Econometric Theory
- Discipline: Econometrics
- Language: English
- Edited by: Patrik Guggenberger, Liangjun Su, Yixiao Sun

Publication details
- History: 1985–present
- Publisher: Cambridge University Press
- Frequency: Bimonthly

Standard abbreviations
- ISO 4: Econom. Theory
- MathSciNet: Econometric Theory

Indexing
- ISSN: 0266-4666 (print) 1469-4360 (web)
- OCLC no.: 45127709

Links
- Journal homepage; Online access;

= Econometric Theory =

Econometric Theory is a peer-reviewed academic journal specialising in econometrics, published by Cambridge University Press.
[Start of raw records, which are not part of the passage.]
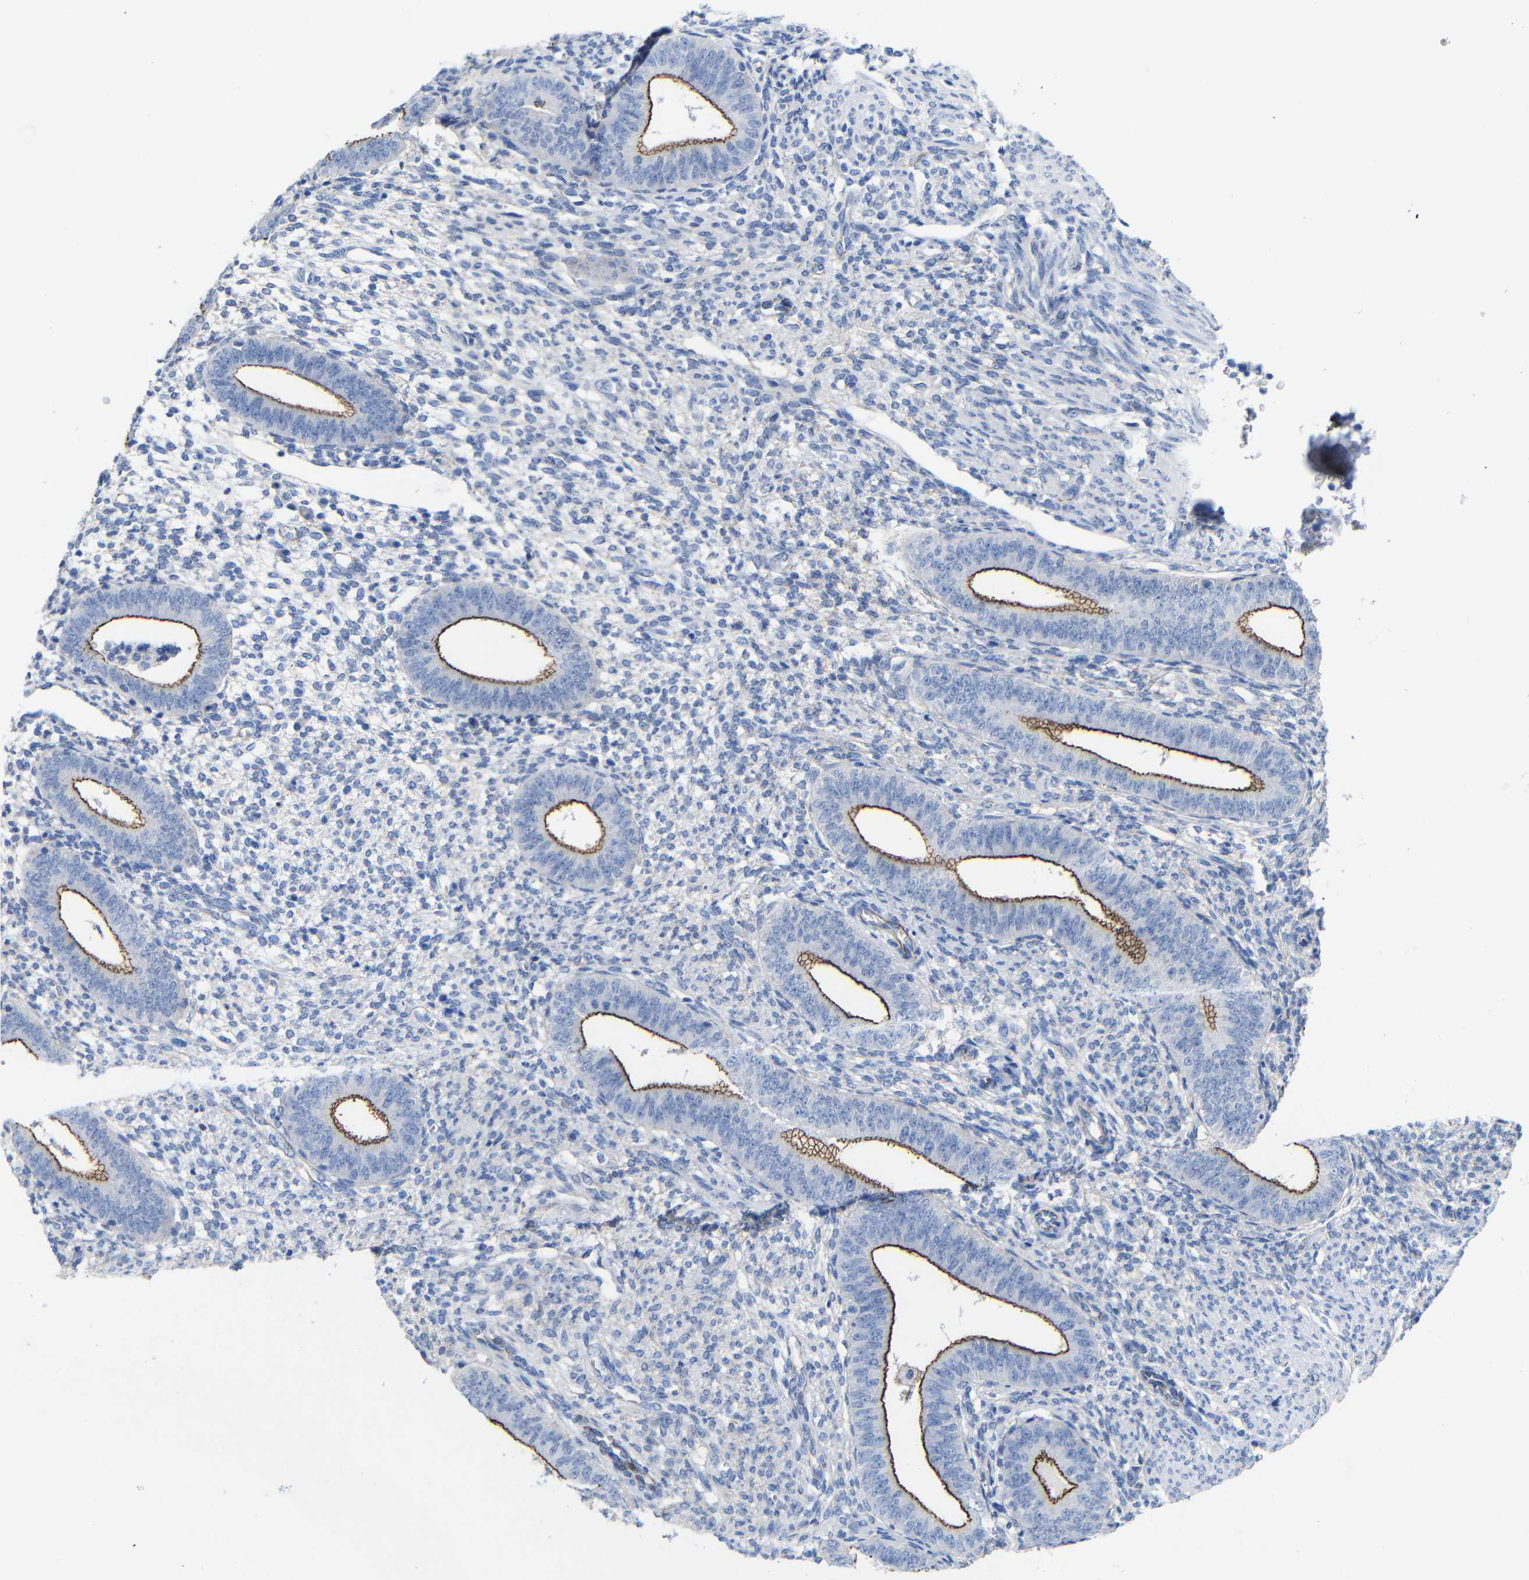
{"staining": {"intensity": "negative", "quantity": "none", "location": "none"}, "tissue": "endometrium", "cell_type": "Cells in endometrial stroma", "image_type": "normal", "snomed": [{"axis": "morphology", "description": "Normal tissue, NOS"}, {"axis": "topography", "description": "Endometrium"}], "caption": "An immunohistochemistry (IHC) photomicrograph of benign endometrium is shown. There is no staining in cells in endometrial stroma of endometrium.", "gene": "CGNL1", "patient": {"sex": "female", "age": 35}}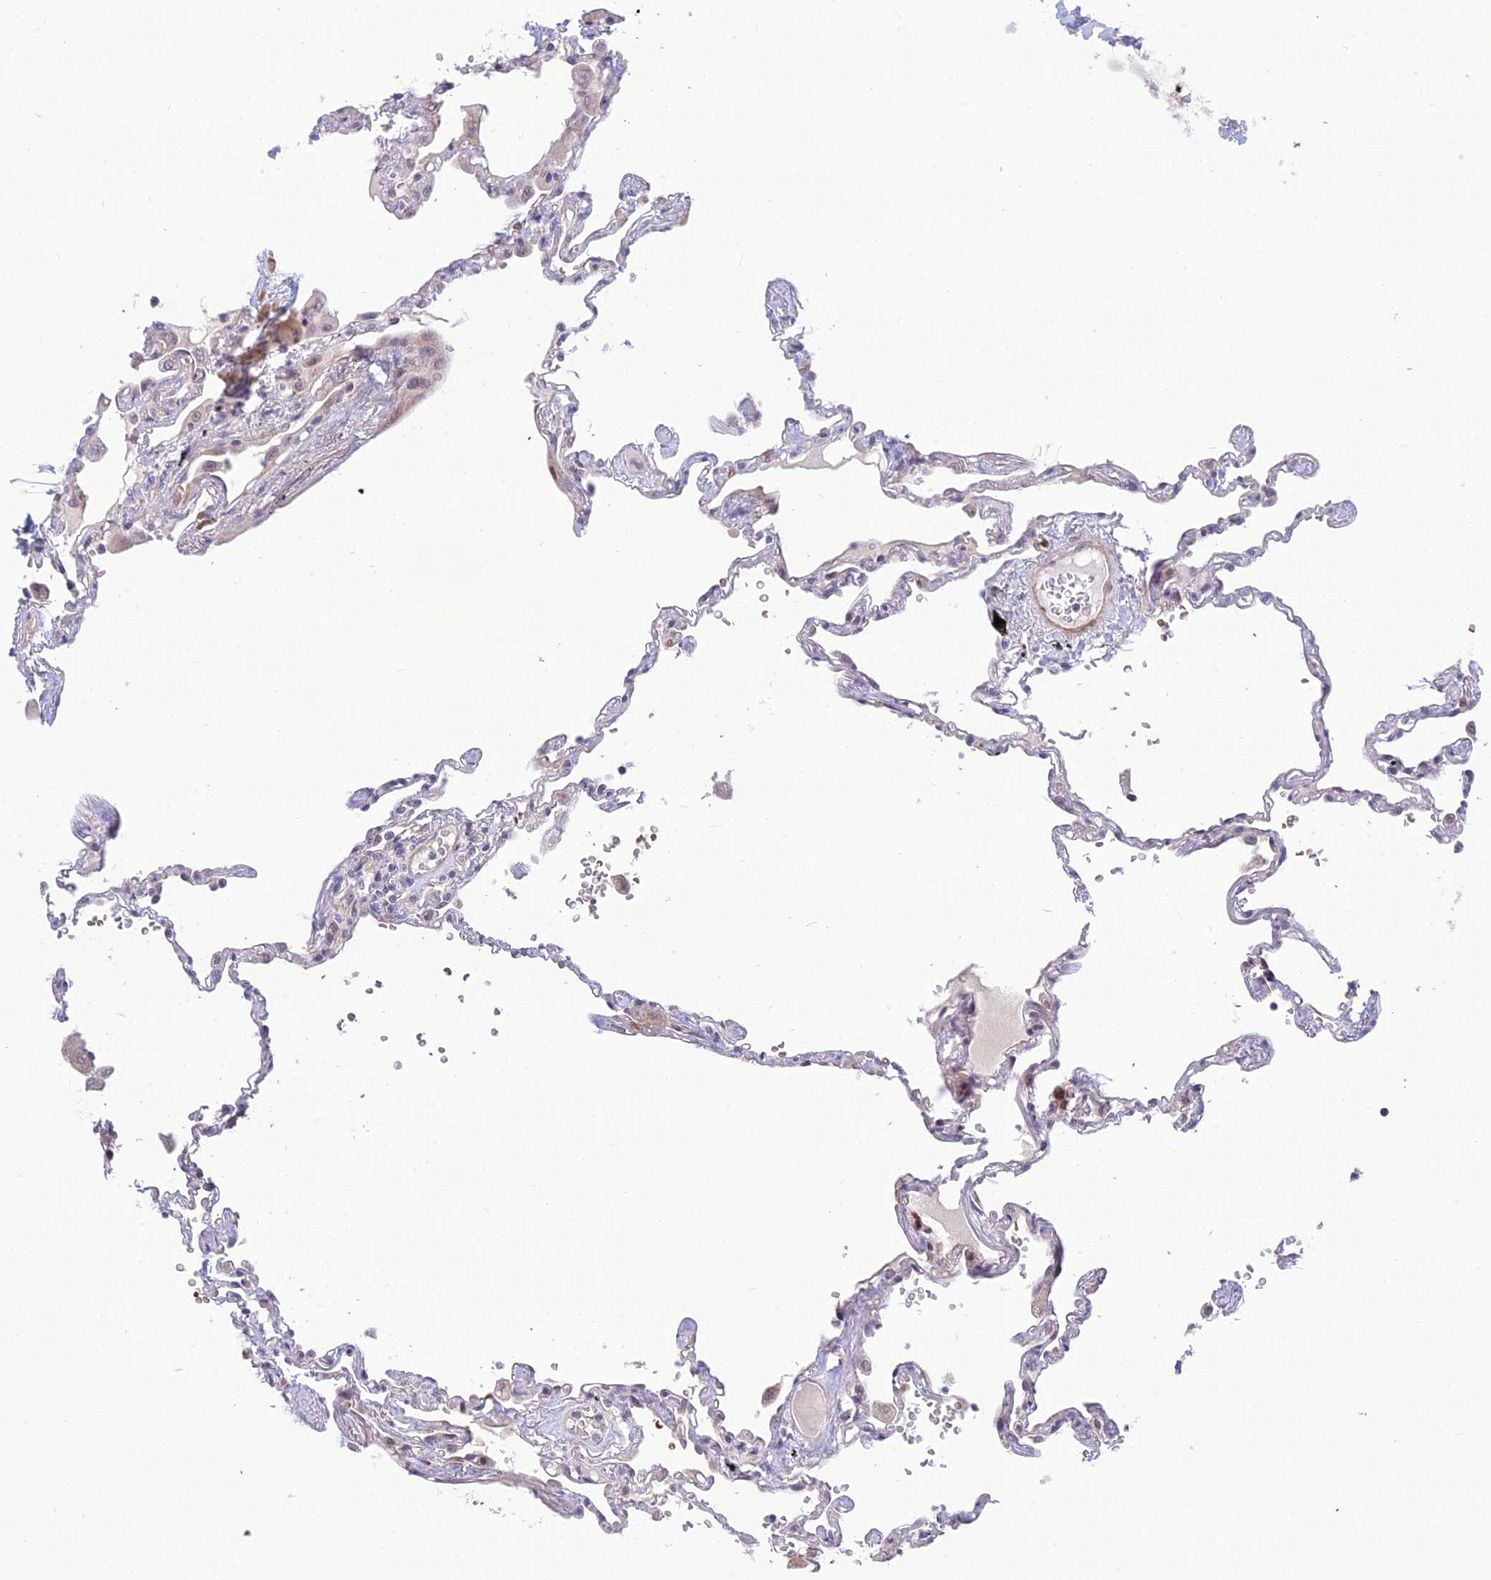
{"staining": {"intensity": "negative", "quantity": "none", "location": "none"}, "tissue": "lung", "cell_type": "Alveolar cells", "image_type": "normal", "snomed": [{"axis": "morphology", "description": "Normal tissue, NOS"}, {"axis": "topography", "description": "Lung"}], "caption": "DAB immunohistochemical staining of normal lung demonstrates no significant positivity in alveolar cells. (DAB immunohistochemistry (IHC) with hematoxylin counter stain).", "gene": "ASPDH", "patient": {"sex": "female", "age": 67}}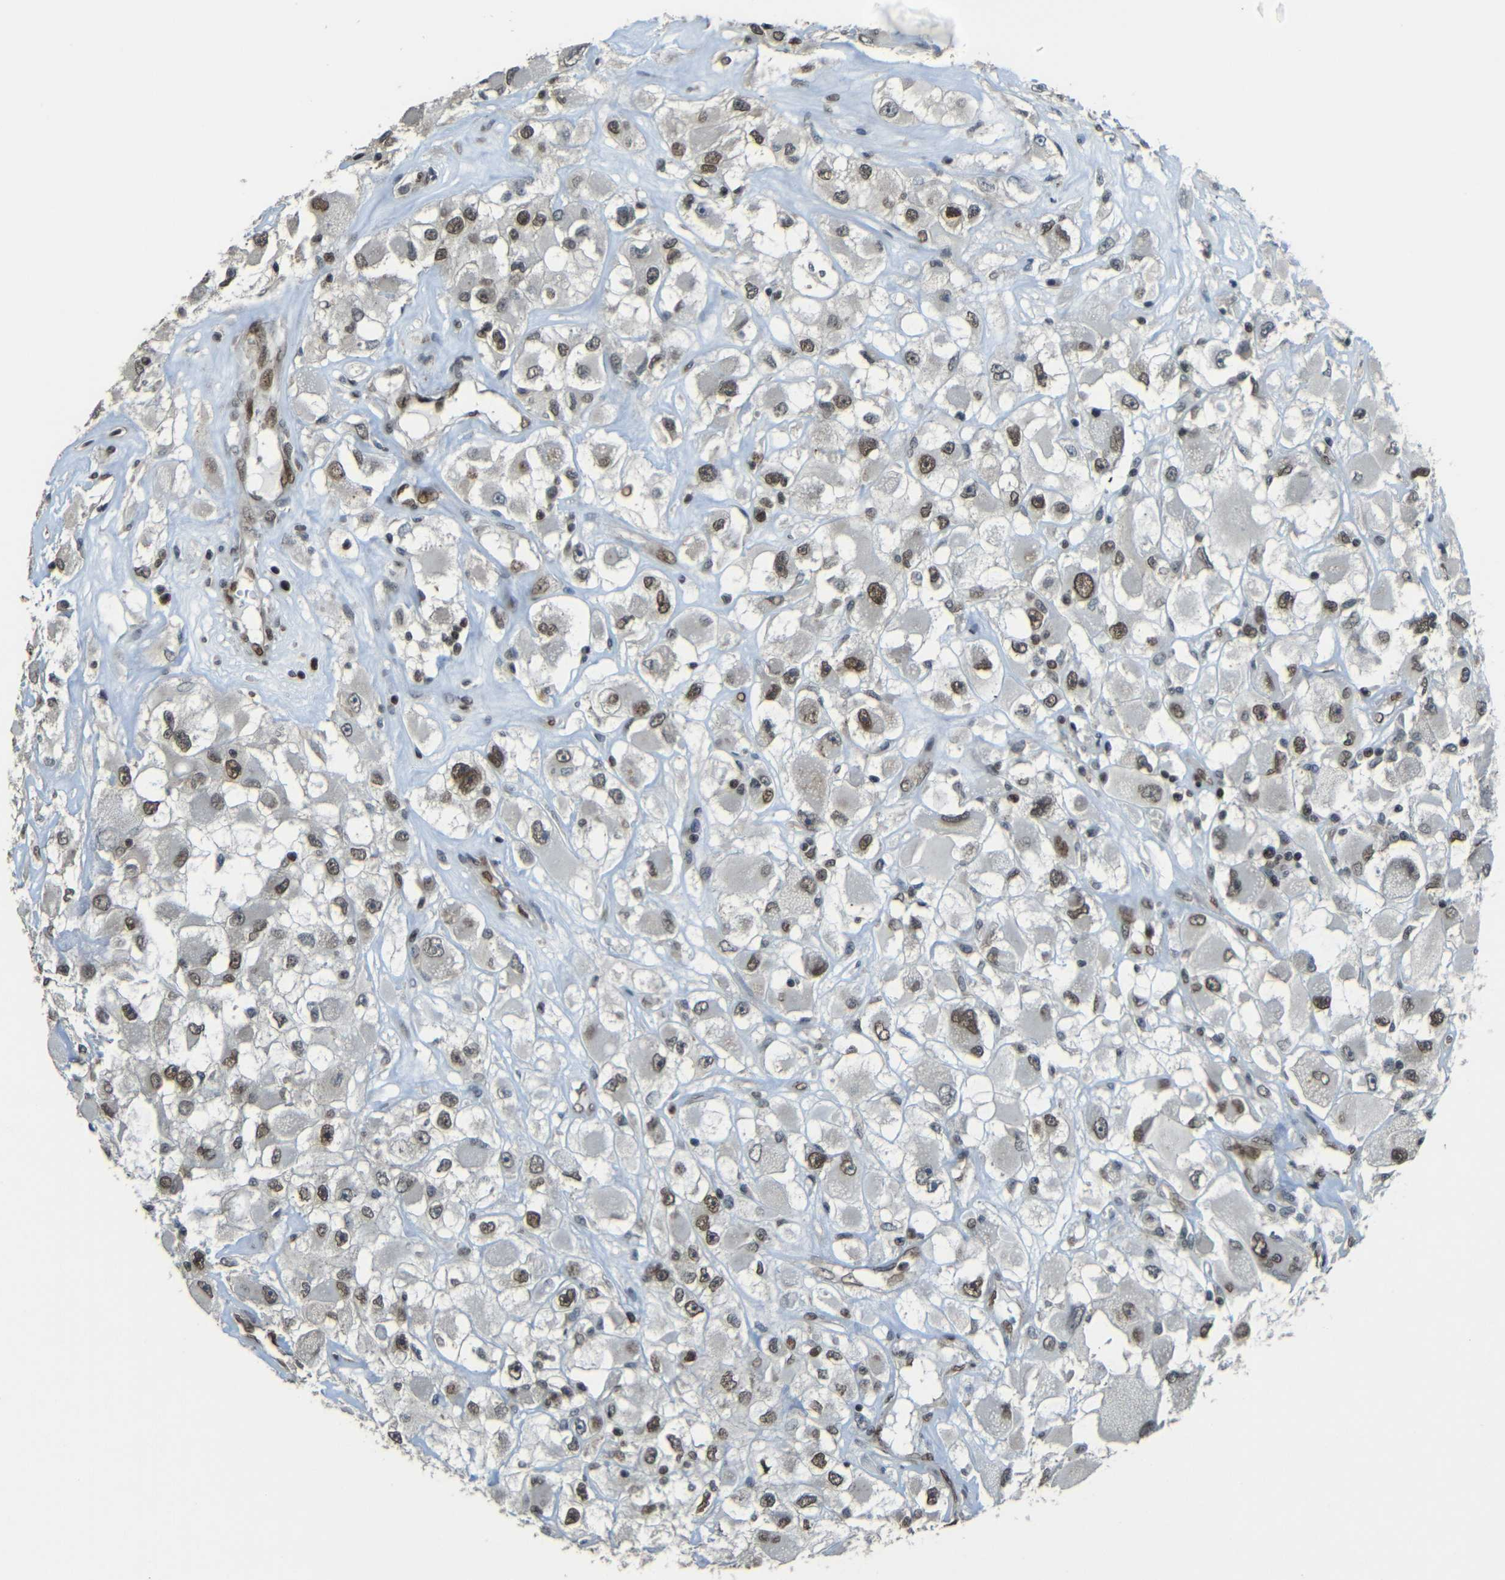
{"staining": {"intensity": "moderate", "quantity": ">75%", "location": "nuclear"}, "tissue": "renal cancer", "cell_type": "Tumor cells", "image_type": "cancer", "snomed": [{"axis": "morphology", "description": "Adenocarcinoma, NOS"}, {"axis": "topography", "description": "Kidney"}], "caption": "High-power microscopy captured an immunohistochemistry (IHC) micrograph of renal cancer, revealing moderate nuclear positivity in approximately >75% of tumor cells.", "gene": "PSIP1", "patient": {"sex": "female", "age": 52}}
The journal was founded by Peter C.B. Phillips, who served as editor from its inception in 1985 until December 2025. It is considered one of the leading journals in the field of econometrics. The current editors-in-chief are Patrik Guggenberger (Penn State University), Liangjun Su (Tsinghua University), and Yixiao Sun (University of California, San Diego).

The journal publishes original research that advances the theoretical
foundations of econometrics across all major areas of the field, and
strengthens the probabilistic and statistical underpinnings of
econometric methodology for modeling, estimation, prediction, and
inference.
In addition to original research articles, the journal also publishes historical studies on the evolution of econometric thought and interviews with leading scholars.